Starring: Humphrey Bogart, Ingrid Bergman
Director: Michael Curtiz
Rated: PG
Distributor: Warner Brothers
I have a huge black and white photograph of what looks suspiciously like Madonna and Warren Beatty in period costume locked in a passionate kiss at a dark, rain splattered airport. It’s an image that could have been lifted straight out of Casablanca except that this is an idealised ending to the 1942 cinema classic. Our two original screen lovebirds, Rick (Humphrey Bogart) and Ilsa (Ingrid Bergman) never lock lips like this at the climax. Instead they part, possibly forever, across the rainy tarmac towards what, if you take away the movie magic, is in fact a scaled down, cut-out aeroplane being attended to by a team of midget mechanics.
It’s an ending that caused the filmmakers untold anxiety throughout production but one that helped elevate the entire film to its legendary status.
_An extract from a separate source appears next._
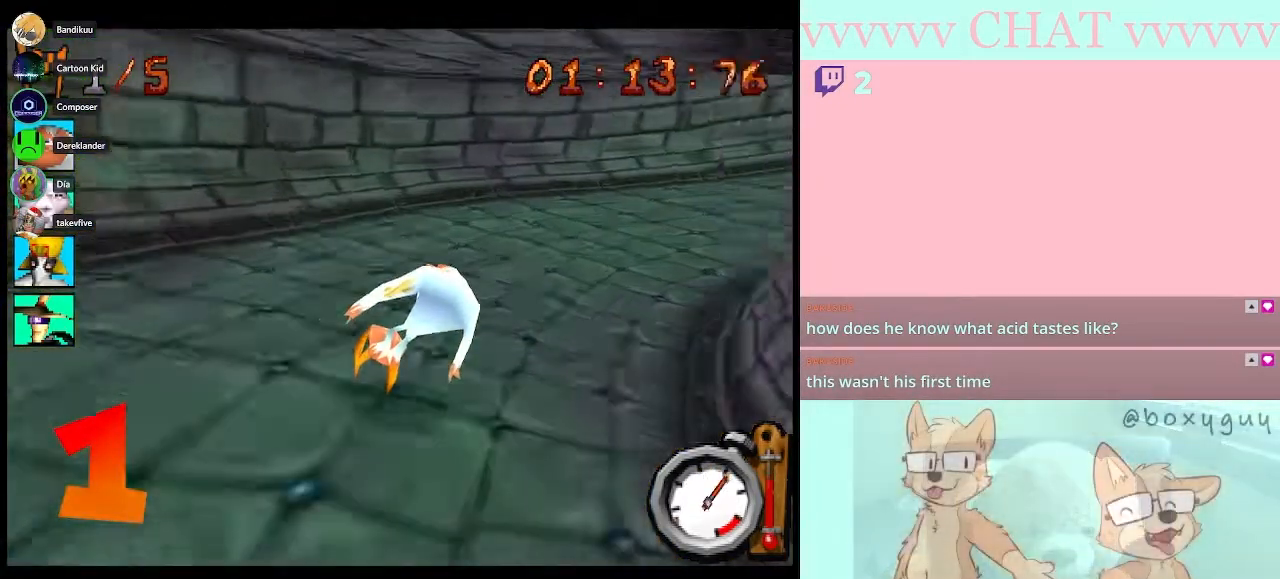
{"buttons": ["B", "R1"], "left_stick": "right", "right_stick": "center", "button_events": [[150, "B", "up"], [383, "B", "down"], [500, "R1", "down"]]}
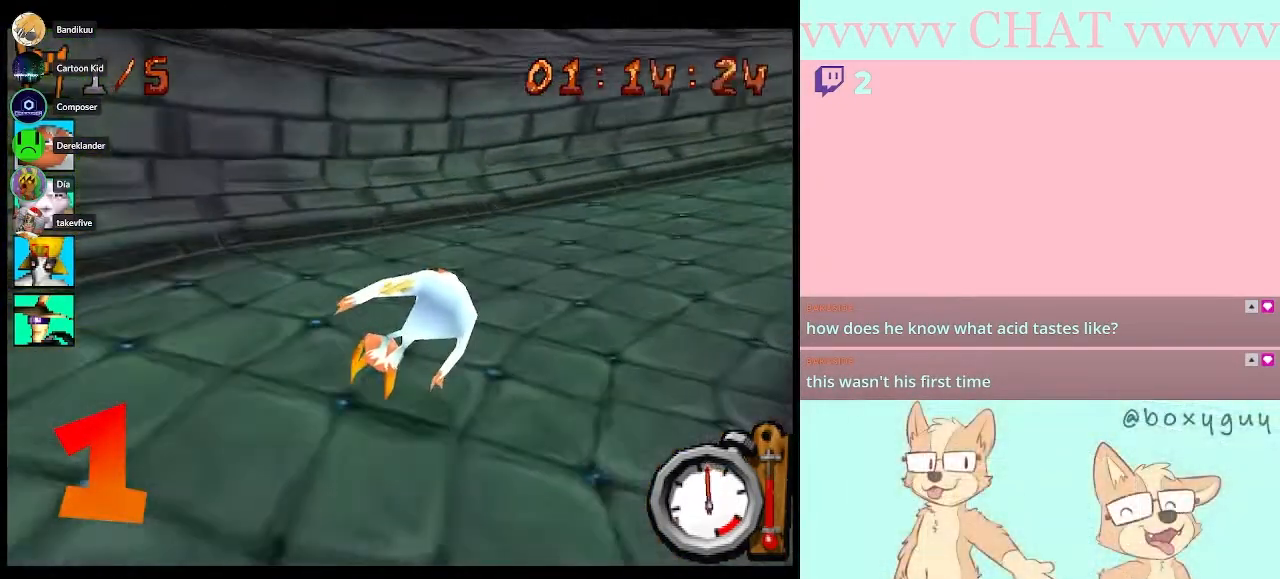
{"buttons": [], "left_stick": "right", "right_stick": "center", "button_events": [[433, "B", "up"], [467, "R1", "up"]]}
Would the luminous Ilsa wind up with her lover or would she stand by her husband and the ideals by which he in turn stood guard? According to Bergman’s daughter, Pia Lindstrom, her mother was at her wits end not knowing the answer but when it finally came and she walked away with the noble Victor Lazlo (Paul Henreid) she marched right into cinema history. As one of the scriptwriters, Howard Koch says in the DVD documentary extra, the film made the point that ‘there were values that were worth making sacrifices for… If it had a romantic ending, there wouldn’t be any legend today.’
However, it wasn’t Koch who came up with the winning finale. It was the brothers Julius and Philip Epstein who, in a moment of pure synchronicity devised the solution. ‘Round up the usual suspects!’ they said to each other, quoting an earlier line from the film and, working backwards from there they envisaged a murder. Who would the audience want to see killed? Major Strasser! And by whom? Why, our hero Rick, of course! It’s a fantastic story for aspiring scriptwriters confirming the fact that accidents can sometimes produce classics.